### Exercise description
Could you count the lines in the listing that include the word "increased"? Give only the number.

^^^^^^^^^^^^^^^^

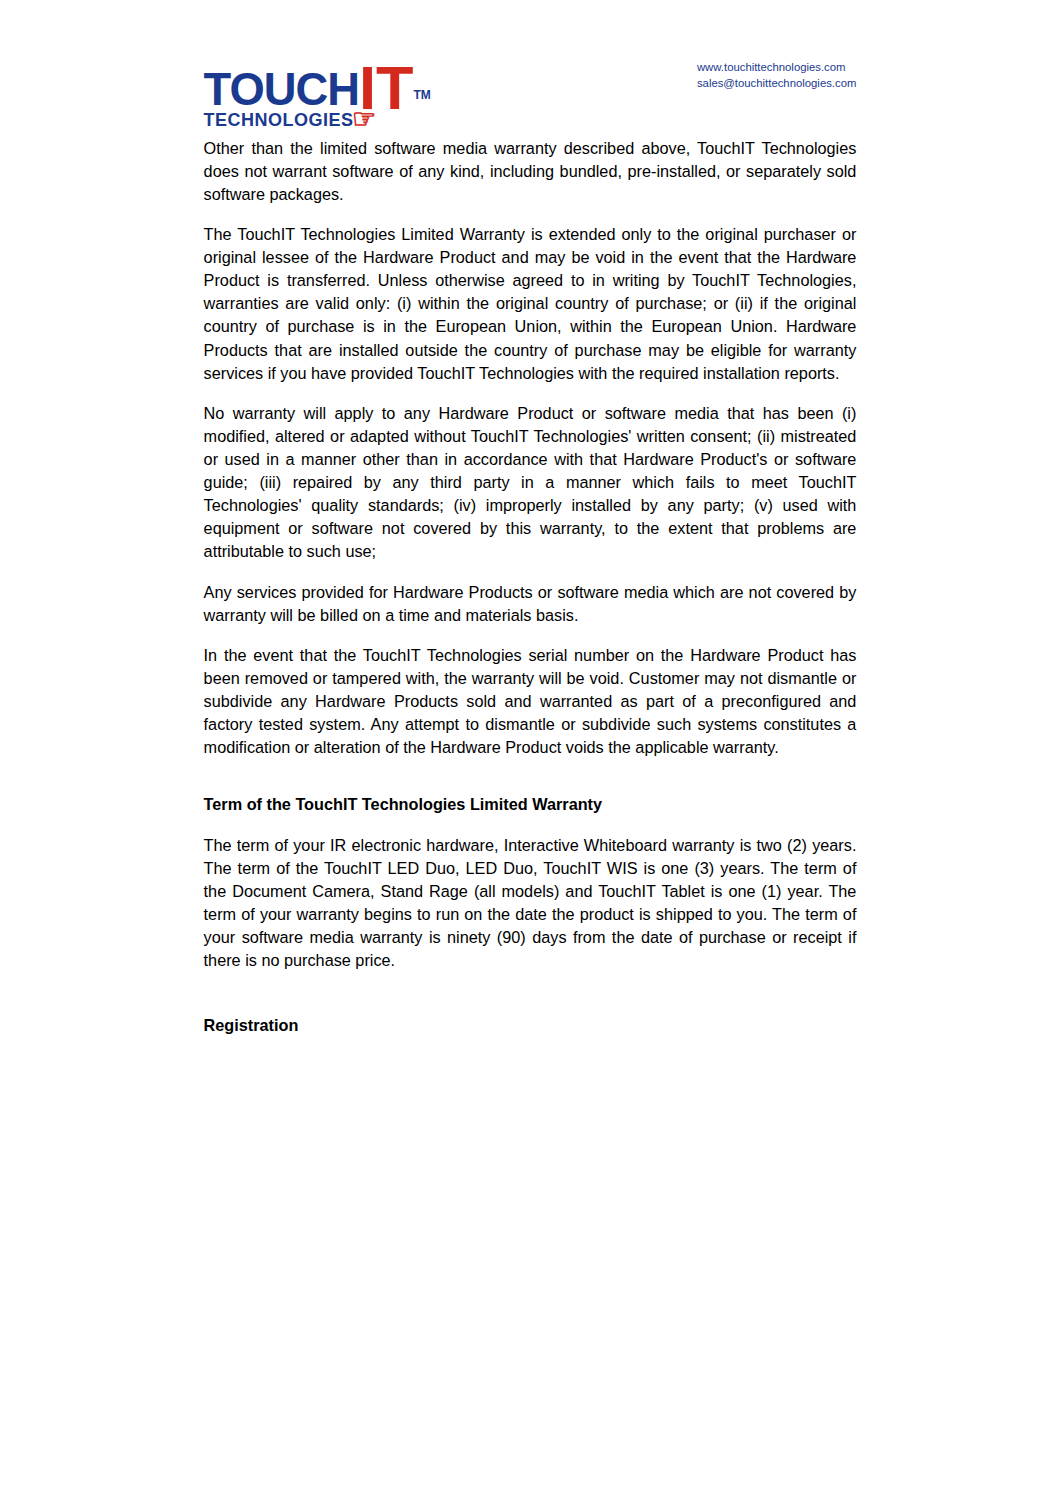TOUCH IT TM TECHNOLOGIES☞
www.touchittechnologies.com
sales@touchittechnologies.com
Other than the limited software media warranty described above, TouchIT Technologies does not warrant software of any kind, including bundled, pre-installed, or separately sold software packages.
The TouchIT Technologies Limited Warranty is extended only to the original purchaser or original lessee of the Hardware Product and may be void in the event that the Hardware Product is transferred. Unless otherwise agreed to in writing by TouchIT Technologies, warranties are valid only: (i) within the original country of purchase; or (ii) if the original country of purchase is in the European Union, within the European Union. Hardware Products that are installed outside the country of purchase may be eligible for warranty services if you have provided TouchIT Technologies with the required installation reports.
No warranty will apply to any Hardware Product or software media that has been (i) modified, altered or adapted without TouchIT Technologies' written consent; (ii) mistreated or used in a manner other than in accordance with that Hardware Product's or software guide; (iii) repaired by any third party in a manner which fails to meet TouchIT Technologies' quality standards; (iv) improperly installed by any party; (v) used with equipment or software not covered by this warranty, to the extent that problems are attributable to such use;
Any services provided for Hardware Products or software media which are not covered by warranty will be billed on a time and materials basis.
In the event that the TouchIT Technologies serial number on the Hardware Product has been removed or tampered with, the warranty will be void. Customer may not dismantle or subdivide any Hardware Products sold and warranted as part of a preconfigured and factory tested system. Any attempt to dismantle or subdivide such systems constitutes a modification or alteration of the Hardware Product voids the applicable warranty.
Term of the TouchIT Technologies Limited Warranty
The term of your IR electronic hardware, Interactive Whiteboard warranty is two (2) years. The term of the TouchIT LED Duo, LED Duo, TouchIT WIS is one (3) years. The term of the Document Camera, Stand Rage (all models) and TouchIT Tablet is one (1) year. The term of your warranty begins to run on the date the product is shipped to you. The term of your software media warranty is ninety (90) days from the date of purchase or receipt if there is no purchase price.
Registration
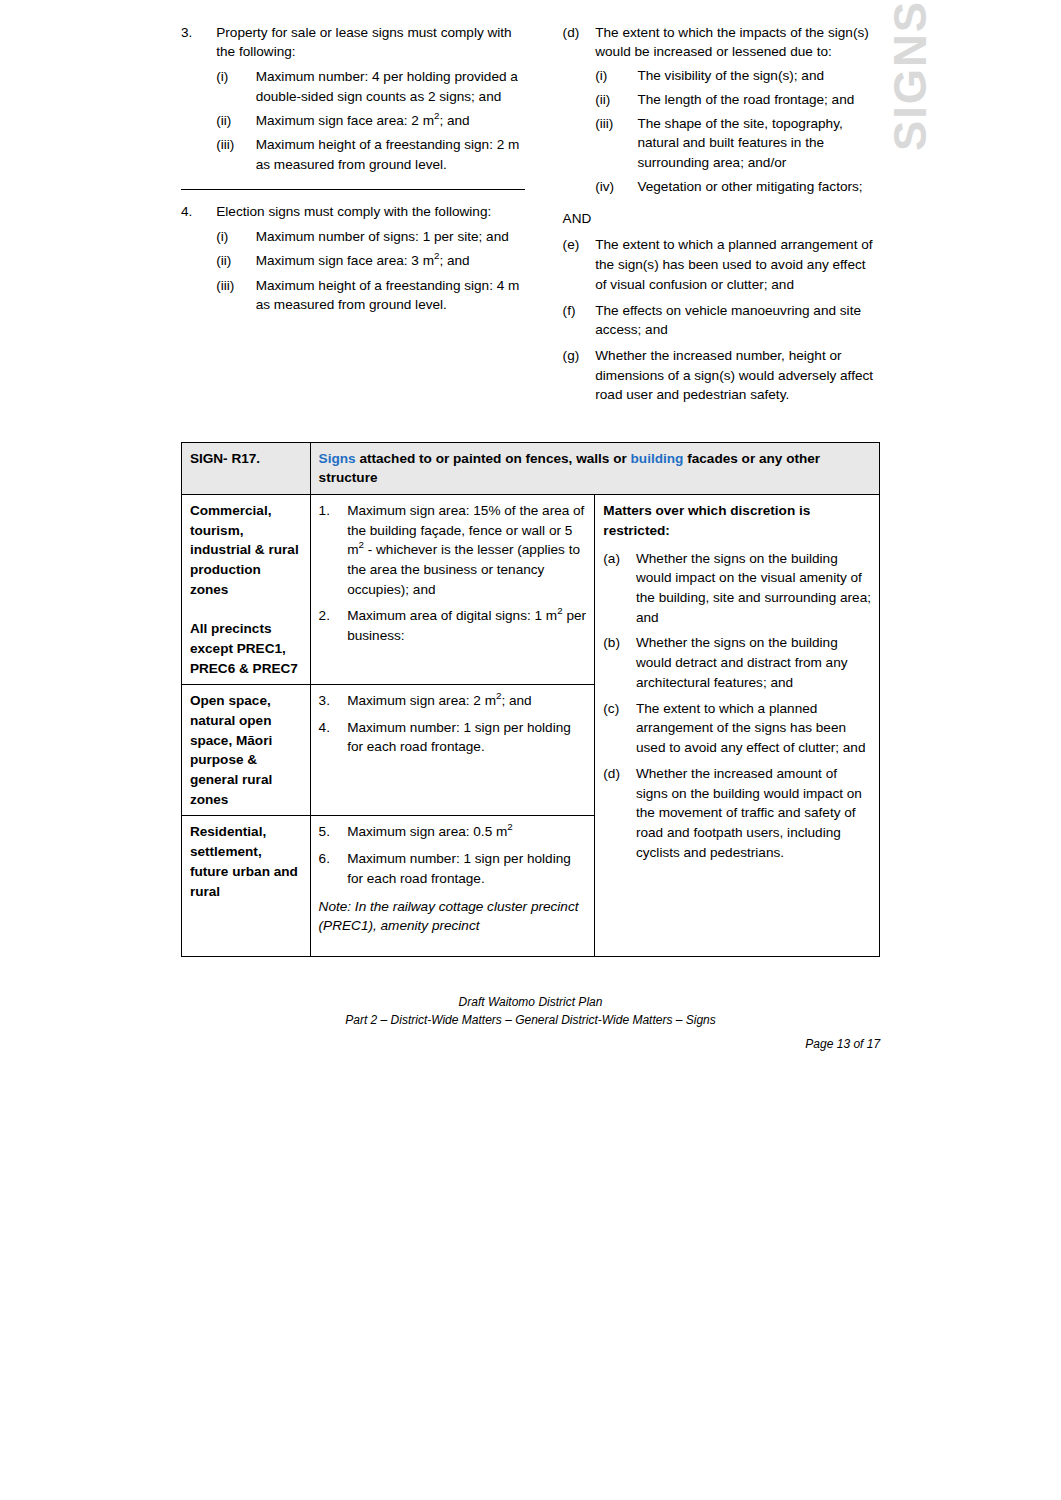SIGNS
3. Property for sale or lease signs must comply with the following:
(i) Maximum number: 4 per holding provided a double-sided sign counts as 2 signs; and
(ii) Maximum sign face area: 2 m2; and
(iii) Maximum height of a freestanding sign: 2 m as measured from ground level.
4. Election signs must comply with the following:
(i) Maximum number of signs: 1 per site; and
(ii) Maximum sign face area: 3 m2; and
(iii) Maximum height of a freestanding sign: 4 m as measured from ground level.
(d) The extent to which the impacts of the sign(s) would be increased or lessened due to:
(i) The visibility of the sign(s); and
(ii) The length of the road frontage; and
(iii) The shape of the site, topography, natural and built features in the surrounding area; and/or
(iv) Vegetation or other mitigating factors;
AND
(e) The extent to which a planned arrangement of the sign(s) has been used to avoid any effect of visual confusion or clutter; and
(f) The effects on vehicle manoeuvring and site access; and
(g) Whether the increased number, height or dimensions of a sign(s) would adversely affect road user and pedestrian safety.
| SIGN- R17. | Signs attached to or painted on fences, walls or building facades or any other structure |
| --- | --- |
| Commercial, tourism, industrial & rural production zones All precincts except PREC1, PREC6 & PREC7 | 1. Maximum sign area: 15% of the area of the building façade, fence or wall or 5 m 2 - whichever is the lesser (applies to the area the business or tenancy occupies); and 2. Maximum area of digital signs: 1 m 2 per business: | Matters over which discretion is restricted: (a) Whether the signs on the building would impact on the visual amenity of the building, site and surrounding area; and (b) Whether the signs on the building would detract and distract from any architectural features; and (c) The extent to which a planned arrangement of the signs has been used to avoid any effect of clutter; and (d) Whether the increased amount of signs on the building would impact on the movement of traffic and safety of road and footpath users, including cyclists and pedestrians. |
| Open space, natural open space, Māori purpose & general rural zones | 3. Maximum sign area: 2 m 2 ; and 4. Maximum number: 1 sign per holding for each road frontage. |
| Residential, settlement, future urban and rural | 5. Maximum sign area: 0.5 m 2 6. Maximum number: 1 sign per holding for each road frontage. Note: In the railway cottage cluster precinct (PREC1), amenity precinct |
Draft Waitomo District Plan
Part 2 – District-Wide Matters – General District-Wide Matters – Signs
Page 13 of 17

^^^^^^^^^^^^^^^^

### Answer for the task
3